# next station - 4 cello cocertos



## Oskaar (Mar 17, 2011)

*Elgar Cello Concerto E-Minor Benedict Kloeckner*

youtube comment

_Breath taking performance! This music takes me to another place and makes me feel alive! Incredible beautiful.﻿_

I am not so found of Elgar yet, but this concerto is very, very good. Very emotional.

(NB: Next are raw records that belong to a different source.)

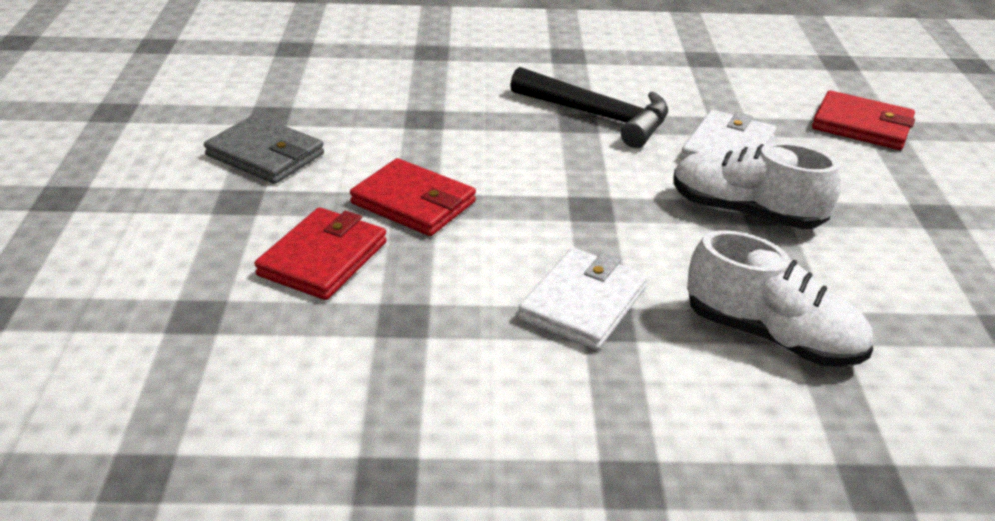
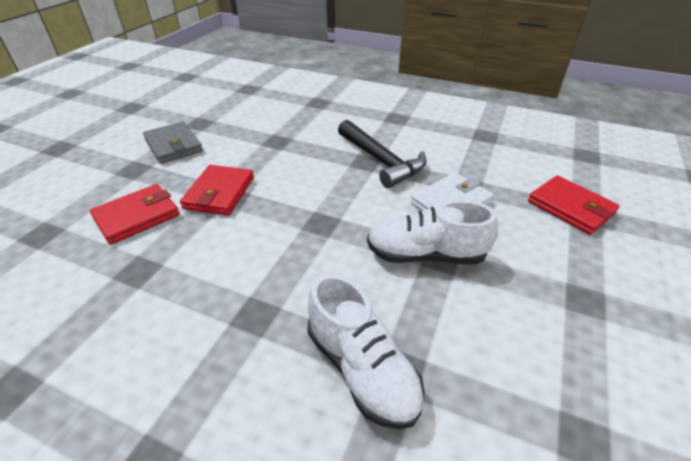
camera: 25 degrees right, 5 degrees up
(413, 203) = (219, 193): red wallet -> red wallet turned 45 degrees clockwise
(583, 303) = (252, 294): white wallet -> none
(745, 212) = (425, 255): white shoe -> white shoe turned 45 degrees counterclockwise

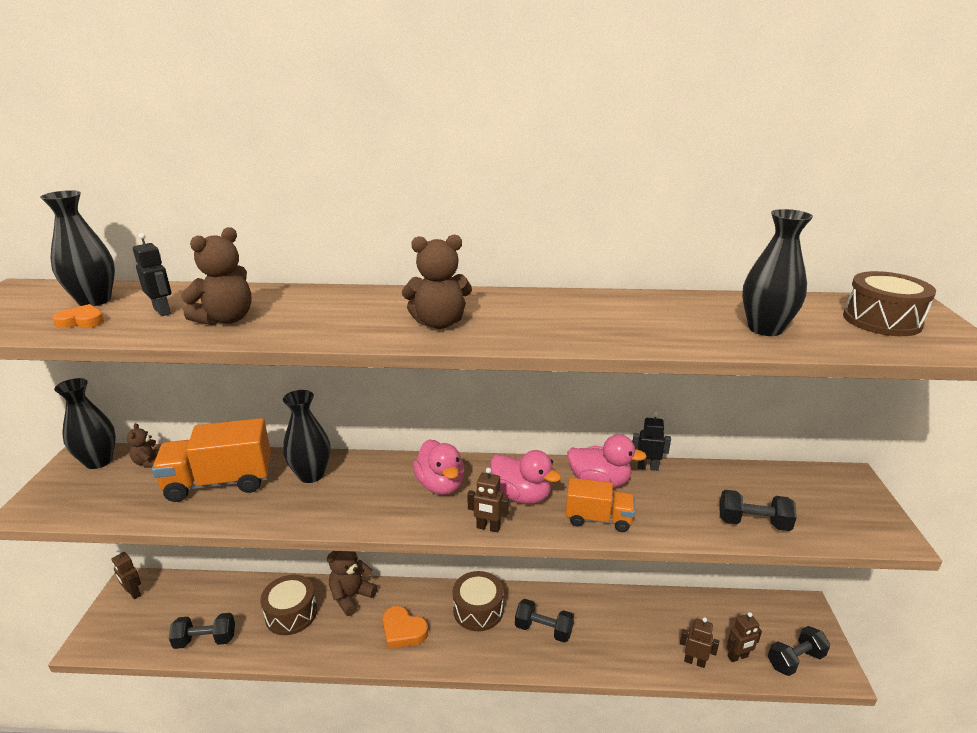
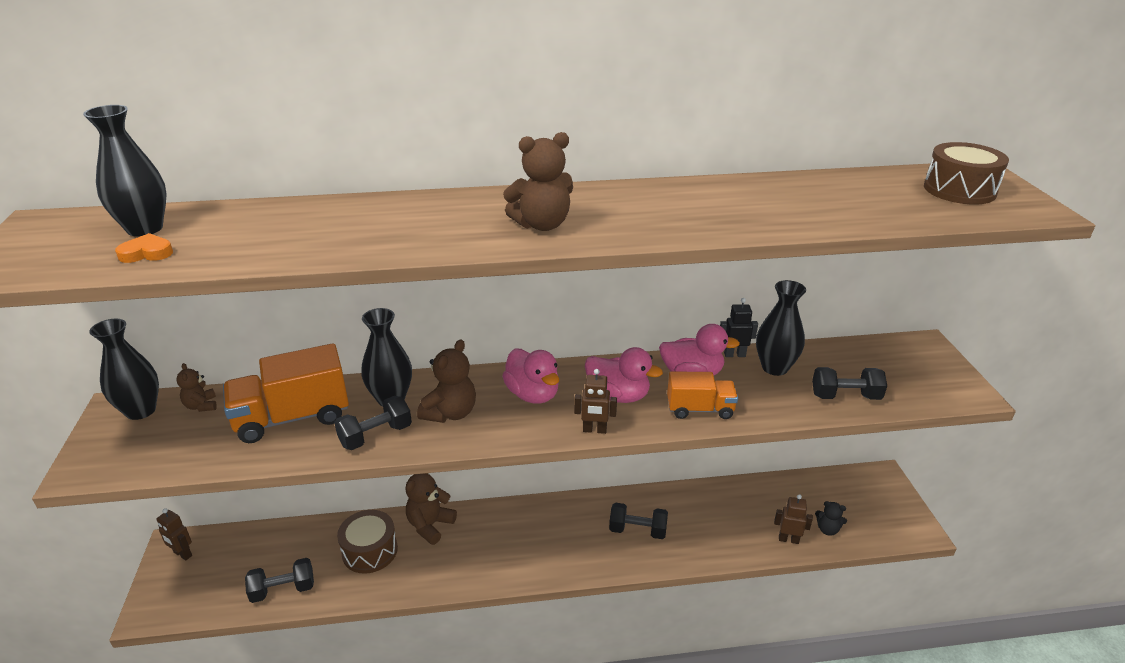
camera: 10 degrees left, 5 degrees up
(162, 311) = (233, 235): black robot -> none
(226, 319) = (312, 238): brown teddy bear -> brown teddy bear (450, 413)
(403, 631) = (494, 551): orange heart -> none
(478, 610) = (567, 521): brown drum -> none
(738, 657) = (827, 529): brown robot -> black teddy bear
(765, 329) = (858, 206): black vase -> black vase (774, 368)
(795, 660) = (880, 525): black dumbbell -> black dumbbell (376, 435)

This young guy has an intens, passionate approach...it is wonderfull!


----------



## Oskaar (Mar 17, 2011)

*Truls Mørk in Dvorák's Cello Concerto in B minor, Op. 104, B. 191:*

* 1 Allegro
2 Adagio, ma non troppo
3 Finale: Allegro moderato -- Andante -- Allegro vivo
Oslo Konserthus, 26.01.11.
Oslo Filharmoniske Orkester. 
Concertmaster: Elise Båtnes. 
Conductor: Eivind Gullberg Jensen.*

I may have posted this before, but am relistening.
This is in my oppinion a masterfull and colourfull performance of this masterpiece. Truly great art!


----------



## Oskaar (Mar 17, 2011)

*Boccherini - Cello concert Bb-dur, Xavier Phillips*

youtube comment

_I didn't know this one ! But it is great music ! I will listen more to Boccherini cello music !!!! Nice discovery !!!﻿_

Not the best sound, not bad, but a little gymnastic-hall, but work and performance is really satysfying


----------



## Oskaar (Mar 17, 2011)

*Dmitrij Šostakovič - Concerto n. 1 in Mi b maggiore op. 107 per violoncello e orchestra*

Auditorium Rai Arturo Toscanini di Torino / 05.05.2011
Orchestra Sinfonica Nazionale della Rai
Juraj Valčuha - direttore
Sol Gabetta - violoncello

Last listening, and then too bed.
A funny thing here is the videopresentation with multi-screens. Like it or not, it is original.
The concerto is very colourfull and varied. I like it best when it is a little melancolic and deep. There is also there Gabetta and the orchestra is best. Overall a nice presentation, and a good performance


----------